Thanks for your time.


----------



## Paperboy012305 (Nov 21, 2017)

You can save your progress as long as you have a My Nintendo account and link your account to the game. Don't Worry, My Nintendo is free to register for an account.


----------



## PacV (Nov 21, 2017)

Oh, good to know! Thank you so much.


----------



## Snow (Nov 21, 2017)

The game autosaves to your device constantly, you don't actually need to link your account right away -- but linking to your nintendo account is the only way to restore your game if you lose data.
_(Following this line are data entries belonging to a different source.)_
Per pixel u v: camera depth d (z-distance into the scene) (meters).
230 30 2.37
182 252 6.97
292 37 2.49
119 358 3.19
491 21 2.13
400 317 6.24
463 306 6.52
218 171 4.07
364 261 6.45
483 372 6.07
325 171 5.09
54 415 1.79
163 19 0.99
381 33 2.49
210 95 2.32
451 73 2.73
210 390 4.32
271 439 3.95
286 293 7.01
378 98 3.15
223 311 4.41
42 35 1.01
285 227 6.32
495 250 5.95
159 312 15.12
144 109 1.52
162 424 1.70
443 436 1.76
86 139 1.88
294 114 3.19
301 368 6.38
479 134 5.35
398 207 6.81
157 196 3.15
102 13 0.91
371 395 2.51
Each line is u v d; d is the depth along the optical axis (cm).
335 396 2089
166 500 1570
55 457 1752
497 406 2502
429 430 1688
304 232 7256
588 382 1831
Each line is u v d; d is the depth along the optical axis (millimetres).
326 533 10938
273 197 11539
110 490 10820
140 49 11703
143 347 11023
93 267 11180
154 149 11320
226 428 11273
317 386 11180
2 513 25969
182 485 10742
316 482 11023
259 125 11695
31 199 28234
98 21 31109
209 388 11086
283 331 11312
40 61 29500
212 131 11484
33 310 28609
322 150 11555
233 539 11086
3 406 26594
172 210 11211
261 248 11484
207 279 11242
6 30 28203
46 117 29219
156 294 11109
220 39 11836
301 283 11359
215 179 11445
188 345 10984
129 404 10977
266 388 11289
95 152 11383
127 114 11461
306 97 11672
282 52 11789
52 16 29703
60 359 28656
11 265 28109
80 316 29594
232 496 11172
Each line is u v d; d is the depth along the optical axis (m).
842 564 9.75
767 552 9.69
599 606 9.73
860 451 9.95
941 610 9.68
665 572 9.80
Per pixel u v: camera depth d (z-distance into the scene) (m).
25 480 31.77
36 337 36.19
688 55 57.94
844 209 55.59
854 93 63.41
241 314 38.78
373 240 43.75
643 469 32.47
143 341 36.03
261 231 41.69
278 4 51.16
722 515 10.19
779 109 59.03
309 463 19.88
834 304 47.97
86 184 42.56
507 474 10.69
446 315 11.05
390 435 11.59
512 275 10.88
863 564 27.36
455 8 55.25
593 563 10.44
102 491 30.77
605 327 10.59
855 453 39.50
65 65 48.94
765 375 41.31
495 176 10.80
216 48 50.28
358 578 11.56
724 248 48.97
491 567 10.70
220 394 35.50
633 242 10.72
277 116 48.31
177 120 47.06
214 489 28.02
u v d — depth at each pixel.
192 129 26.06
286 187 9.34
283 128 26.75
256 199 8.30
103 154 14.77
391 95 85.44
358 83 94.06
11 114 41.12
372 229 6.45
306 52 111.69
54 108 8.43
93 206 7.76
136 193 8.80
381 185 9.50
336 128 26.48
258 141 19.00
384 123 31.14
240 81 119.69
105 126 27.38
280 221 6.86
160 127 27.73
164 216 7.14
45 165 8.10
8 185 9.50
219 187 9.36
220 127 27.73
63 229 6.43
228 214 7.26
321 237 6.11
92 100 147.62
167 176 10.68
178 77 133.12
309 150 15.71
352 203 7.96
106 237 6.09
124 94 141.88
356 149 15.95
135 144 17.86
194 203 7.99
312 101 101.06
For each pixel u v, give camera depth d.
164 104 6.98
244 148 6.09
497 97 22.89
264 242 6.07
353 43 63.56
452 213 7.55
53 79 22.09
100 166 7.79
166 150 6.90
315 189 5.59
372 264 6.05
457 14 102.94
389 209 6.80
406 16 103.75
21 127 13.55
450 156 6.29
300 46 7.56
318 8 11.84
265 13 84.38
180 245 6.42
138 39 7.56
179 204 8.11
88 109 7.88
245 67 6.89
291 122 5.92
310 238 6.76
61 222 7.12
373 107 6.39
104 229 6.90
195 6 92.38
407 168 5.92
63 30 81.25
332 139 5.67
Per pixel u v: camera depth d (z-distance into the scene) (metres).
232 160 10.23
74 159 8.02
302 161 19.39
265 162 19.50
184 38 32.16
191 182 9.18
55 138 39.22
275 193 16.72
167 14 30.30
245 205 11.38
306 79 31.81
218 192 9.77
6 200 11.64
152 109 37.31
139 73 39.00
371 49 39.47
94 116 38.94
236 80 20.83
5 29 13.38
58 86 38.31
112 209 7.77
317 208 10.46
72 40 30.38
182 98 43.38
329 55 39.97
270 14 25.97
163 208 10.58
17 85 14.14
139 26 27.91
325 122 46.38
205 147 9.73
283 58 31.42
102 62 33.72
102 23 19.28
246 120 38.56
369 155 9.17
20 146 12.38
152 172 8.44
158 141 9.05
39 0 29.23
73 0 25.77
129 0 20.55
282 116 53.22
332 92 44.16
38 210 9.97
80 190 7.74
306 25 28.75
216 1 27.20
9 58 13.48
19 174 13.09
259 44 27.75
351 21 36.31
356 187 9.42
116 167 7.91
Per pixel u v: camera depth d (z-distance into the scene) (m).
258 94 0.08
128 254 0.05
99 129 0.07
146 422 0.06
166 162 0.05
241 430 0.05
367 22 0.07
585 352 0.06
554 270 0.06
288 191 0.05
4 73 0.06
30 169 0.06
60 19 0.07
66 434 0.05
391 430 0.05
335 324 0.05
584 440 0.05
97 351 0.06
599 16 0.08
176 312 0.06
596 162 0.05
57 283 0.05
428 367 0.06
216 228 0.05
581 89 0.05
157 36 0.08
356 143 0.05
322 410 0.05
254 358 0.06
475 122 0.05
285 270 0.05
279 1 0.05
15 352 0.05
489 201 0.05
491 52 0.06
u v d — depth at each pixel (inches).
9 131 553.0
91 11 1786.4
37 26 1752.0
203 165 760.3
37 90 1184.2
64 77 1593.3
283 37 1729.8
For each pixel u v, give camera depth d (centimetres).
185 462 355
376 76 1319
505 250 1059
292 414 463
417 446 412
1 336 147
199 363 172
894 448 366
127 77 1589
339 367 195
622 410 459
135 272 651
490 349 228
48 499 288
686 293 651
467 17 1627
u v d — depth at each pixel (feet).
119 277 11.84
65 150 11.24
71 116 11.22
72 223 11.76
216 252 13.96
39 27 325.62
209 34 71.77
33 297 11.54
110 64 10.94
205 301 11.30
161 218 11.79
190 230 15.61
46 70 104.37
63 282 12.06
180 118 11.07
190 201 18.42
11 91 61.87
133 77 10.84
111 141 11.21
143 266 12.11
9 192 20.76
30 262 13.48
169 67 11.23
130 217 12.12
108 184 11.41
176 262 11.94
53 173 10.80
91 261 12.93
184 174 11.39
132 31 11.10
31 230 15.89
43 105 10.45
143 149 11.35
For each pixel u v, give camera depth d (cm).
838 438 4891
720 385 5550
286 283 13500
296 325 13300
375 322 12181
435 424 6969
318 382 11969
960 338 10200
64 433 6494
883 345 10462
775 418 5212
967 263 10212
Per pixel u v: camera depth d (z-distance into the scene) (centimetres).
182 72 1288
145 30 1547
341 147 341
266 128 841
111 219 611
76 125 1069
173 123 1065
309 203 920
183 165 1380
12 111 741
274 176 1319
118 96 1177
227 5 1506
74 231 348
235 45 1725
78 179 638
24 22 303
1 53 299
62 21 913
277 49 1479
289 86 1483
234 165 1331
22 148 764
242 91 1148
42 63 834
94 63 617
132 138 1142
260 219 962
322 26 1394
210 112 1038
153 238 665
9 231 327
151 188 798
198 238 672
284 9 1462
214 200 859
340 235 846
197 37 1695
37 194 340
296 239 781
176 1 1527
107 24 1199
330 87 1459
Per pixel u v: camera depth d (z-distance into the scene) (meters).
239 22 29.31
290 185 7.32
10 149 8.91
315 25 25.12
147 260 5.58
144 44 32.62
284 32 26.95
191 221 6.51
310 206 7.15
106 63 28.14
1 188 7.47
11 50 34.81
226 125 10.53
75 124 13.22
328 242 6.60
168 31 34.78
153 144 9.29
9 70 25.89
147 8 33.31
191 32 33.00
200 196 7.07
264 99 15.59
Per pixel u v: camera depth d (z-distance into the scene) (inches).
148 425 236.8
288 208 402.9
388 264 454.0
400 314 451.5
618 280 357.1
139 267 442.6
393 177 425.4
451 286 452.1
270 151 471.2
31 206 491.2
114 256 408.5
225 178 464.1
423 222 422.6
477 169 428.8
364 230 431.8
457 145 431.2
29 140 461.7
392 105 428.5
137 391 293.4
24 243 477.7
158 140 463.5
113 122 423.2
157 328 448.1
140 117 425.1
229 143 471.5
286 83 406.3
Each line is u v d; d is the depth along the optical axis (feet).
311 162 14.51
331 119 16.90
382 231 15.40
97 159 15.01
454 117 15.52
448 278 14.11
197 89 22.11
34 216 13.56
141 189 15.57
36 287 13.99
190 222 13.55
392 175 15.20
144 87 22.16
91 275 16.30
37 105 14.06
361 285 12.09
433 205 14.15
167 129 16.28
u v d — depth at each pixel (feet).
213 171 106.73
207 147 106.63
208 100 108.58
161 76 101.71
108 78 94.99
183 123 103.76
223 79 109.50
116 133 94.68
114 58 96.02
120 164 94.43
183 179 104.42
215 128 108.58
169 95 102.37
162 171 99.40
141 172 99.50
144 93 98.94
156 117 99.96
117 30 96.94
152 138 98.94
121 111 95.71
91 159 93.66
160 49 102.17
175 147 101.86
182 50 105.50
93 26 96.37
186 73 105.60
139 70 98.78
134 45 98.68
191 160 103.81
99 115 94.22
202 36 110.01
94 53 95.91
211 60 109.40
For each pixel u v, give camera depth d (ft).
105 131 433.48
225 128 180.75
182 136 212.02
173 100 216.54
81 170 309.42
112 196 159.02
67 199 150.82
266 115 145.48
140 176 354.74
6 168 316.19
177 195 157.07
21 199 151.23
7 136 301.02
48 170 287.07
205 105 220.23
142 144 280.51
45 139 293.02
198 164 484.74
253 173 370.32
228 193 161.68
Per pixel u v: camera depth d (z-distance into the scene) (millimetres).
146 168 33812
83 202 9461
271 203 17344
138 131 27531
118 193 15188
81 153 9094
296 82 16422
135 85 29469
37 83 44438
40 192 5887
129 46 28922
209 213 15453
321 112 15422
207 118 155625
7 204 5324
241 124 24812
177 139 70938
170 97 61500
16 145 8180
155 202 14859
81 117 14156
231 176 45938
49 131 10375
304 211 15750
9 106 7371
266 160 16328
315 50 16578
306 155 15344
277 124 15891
I did it as soon as I could.


----------



## Buster Bunny (Nov 21, 2017)

So, Resetti is jobless now?


----------



## Gruntilda (Nov 21, 2017)

Holy Moley!!  After reading this post I decided to go ahead and link up my game to a my Nintendo account.  I am so glad I did because  not long after I did that I got knocked off the game with a message telling me to retry later as it lost the connection.  whew!  I am chalking this up to a big leap in users since today is the first day for a lot of us.


----------



## SamZzz (Nov 22, 2017)

That message doesn't mean your progress would have been lost... the game saves to your phone as you play just like any other mobile game.  I played for several weeks without saving to a Nintendo account (because I was using an australian AppleID) and never lost anything.


----------



## Hypno KK (Nov 22, 2017)

The game saves your progress automatically, at least in my experience. You don't need to have a Nintendo account, it's just useful if you want to backup your data


----------